Nach dem Anschlag von Christchurch bewährte sich Ardern mit Herzlichkeit aber auch beherztem Durchgreifen (Bild: Hagen Hopkins/Getty Images)
Nach dem Anschlag von Christchurch bewährte sich Ardern mit Herzlichkeit aber auch beherztem Durchgreifen (Bild: Hagen Hopkins/Getty Images)

Ardern ist der Gegenentwurf zu Donald Trump. Wo er lügt, agiert sie aufrichtig. Wo er versucht alles zu seinen Gunsten auszuschlachten, wägt sie ab. Als der US-Präsident sie im Zuge des Terrorangriffs in Christchurch anrief, erzählte sie ihm, wie wichtig ihr Diversität sei. Trump, Sohn eines Ku-Klux-Klan-Anhängers, wird gedacht haben falsch verbunden zu sein. Später forderte sie ihn zu Sympathie und Liebe gegenüber Muslimen auf.
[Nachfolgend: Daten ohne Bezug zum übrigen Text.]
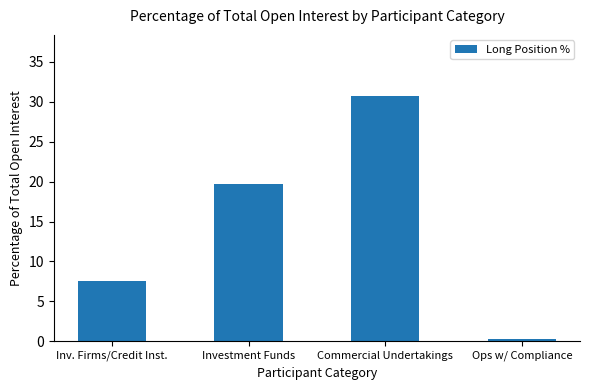

List the labels in order of value, largest first.

Commercial Undertakings, Investment Funds, Inv. Firms/Credit Inst., Ops w/ Compliance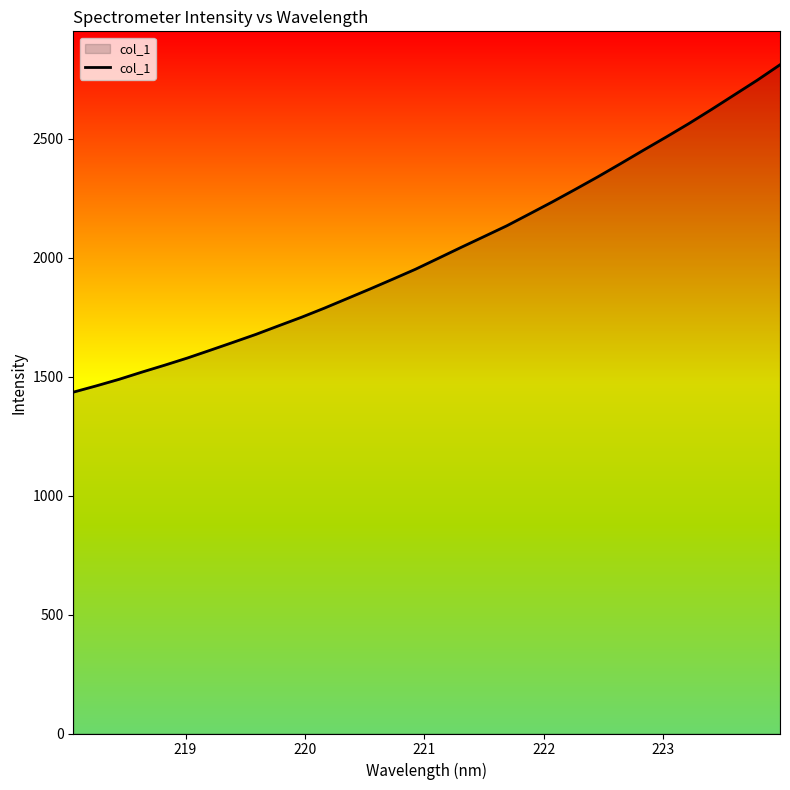

What is the minimum value shown in the chart?

1435.2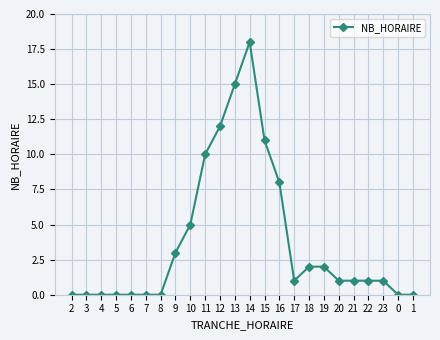

The value at 6 is -11. True or false?

False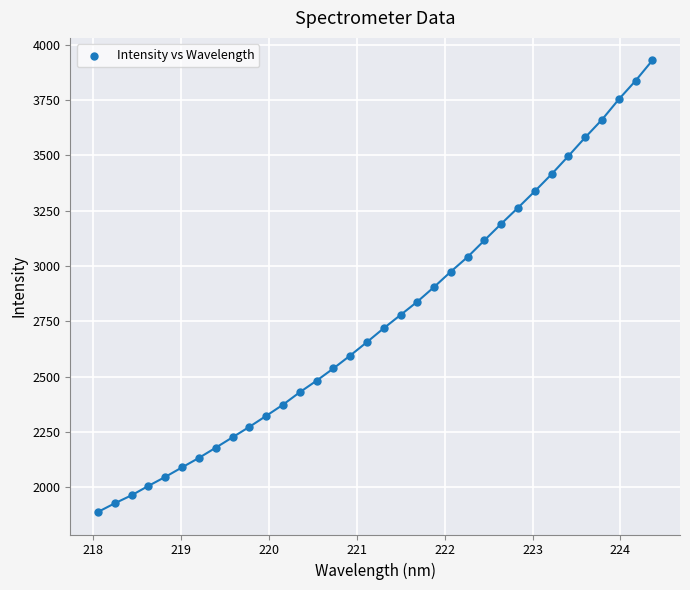

What is the range of X values (max minus min)?

6.3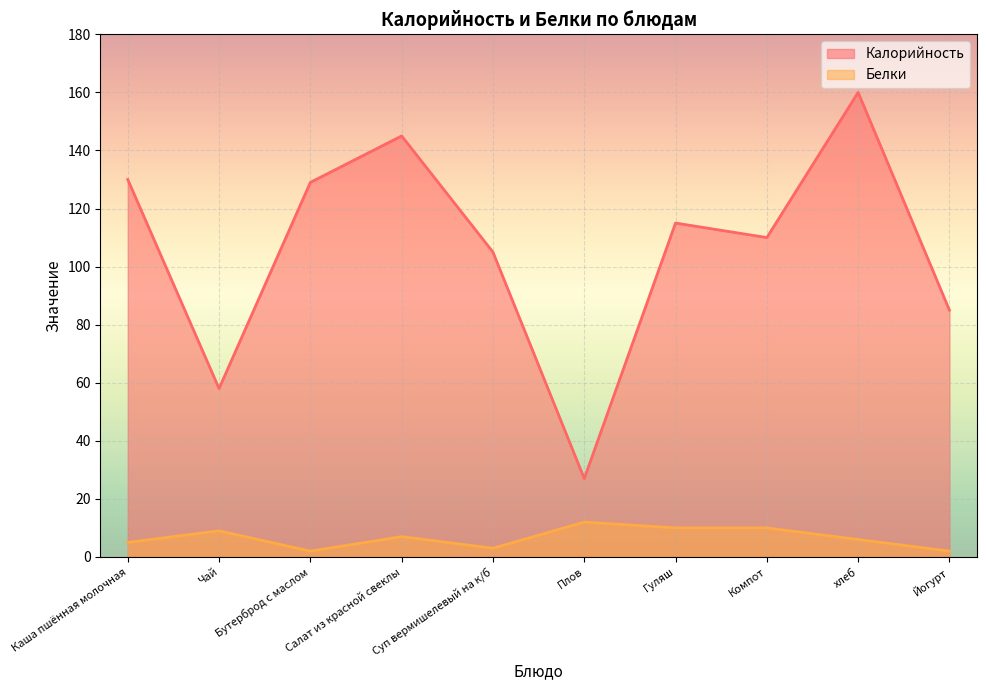

True or false: Калорийность and Белки intersect in this chart.

False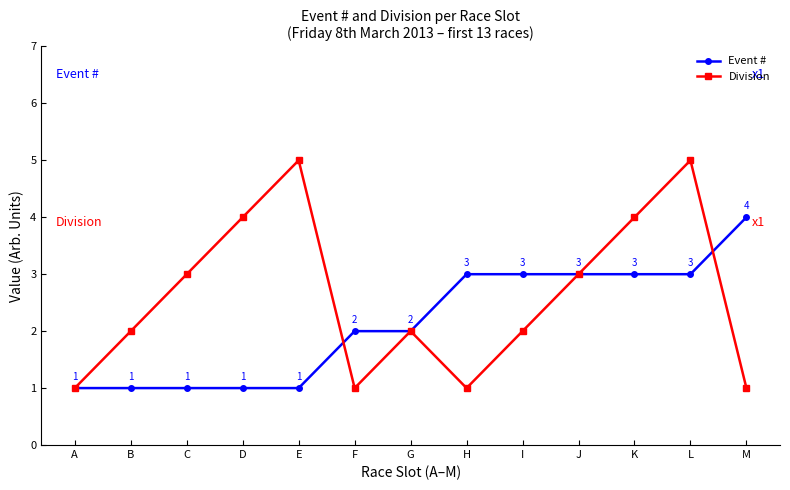

The Division series shows 5 at E. True or false?

True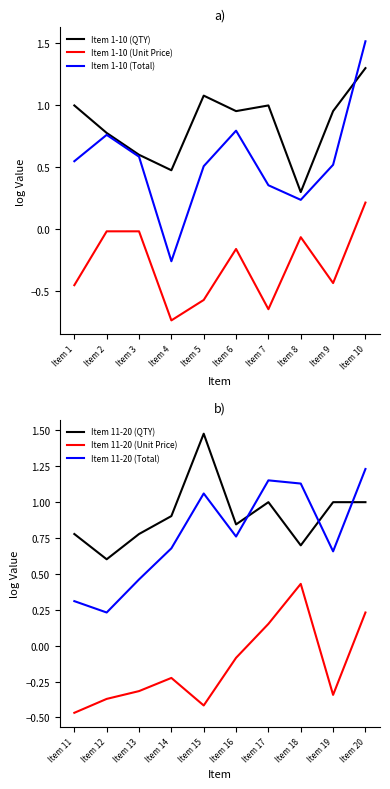

What is the minimum value shown in the chart?

-0.7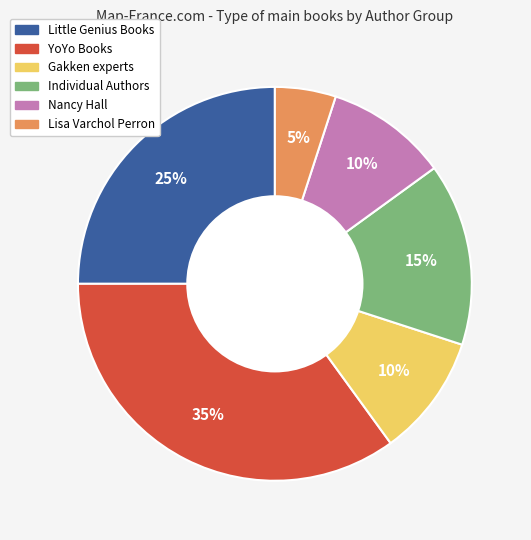

To the nearest percent, what is the difference between the largest and smallest slice percentages?

30%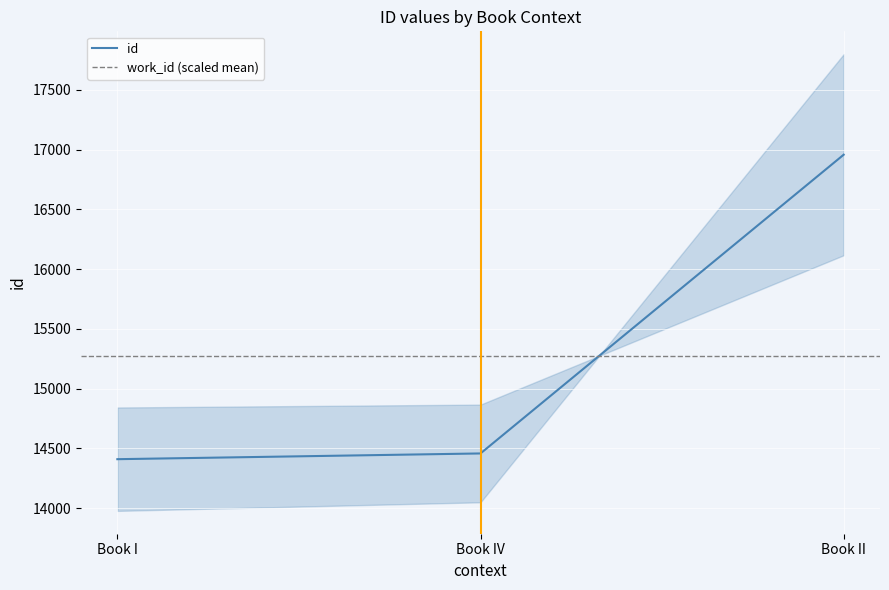

What is the difference between the second highest and minimum values?

48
Bei Problemen nicht wegschauen

Vor allem zeigt sich Ardern als ehrliche Politikerin, deren Worte nicht im Kontrast zu ihrem Handeln stehen. 2008 zog sie als Abgeordnete ins Parlament, und in ihrer ersten Rede forderte sie Maßnahmen gegen den Klimawandel. Unangenehmen Debatten entzog sie sich nicht. Als Ardern sich anschickte das Amt der Premierministerin zu übernehmen, fragte sie ein Journalist nach ihren Kinderwünschen. Sie zitierte cool den Human Rights Act von 1993, dass es nicht akzeptabel sei, wenn Frauen im Zusammenhang mit ihrem Arbeitsplatz nach ihrem Kinderwunsch befragt werden – und dass es für einen Arbeitgeber illegal ist, einen derzeitigen oder potenziellen Arbeitnehmer zu diskriminieren, weil er schwanger ist oder in Zukunft Kinder haben möchte.

Peng. Das saß. Einen Mann hätte man natürlich sowas nicht gefragt.

Im Amt hat Ardern dann ein Kind gekriegt und zeigt, wie sich Job und Elterndasein verbinden lassen, auch wenn man ein Land regiert.

Mit ihrem Kurs hat Ardern Erfolg. Sie verbindet, wo andere spalten. Sie weist auf die Probleme hin, wo andere schwafeln: Da ist ihr Engagement gegen den Klimawandel, aber auch die Bereitschaft ihren Finger in Wunden zu legen. Wo der Rest der Welt vom angeblich traumhaften und romantischen Neuseeland träumt, erzählt sie von den Suizidproblemen in der neuseeländischen Gesellschaft. Man hört ihr zu, der Yahoo Person des Jahres 2019.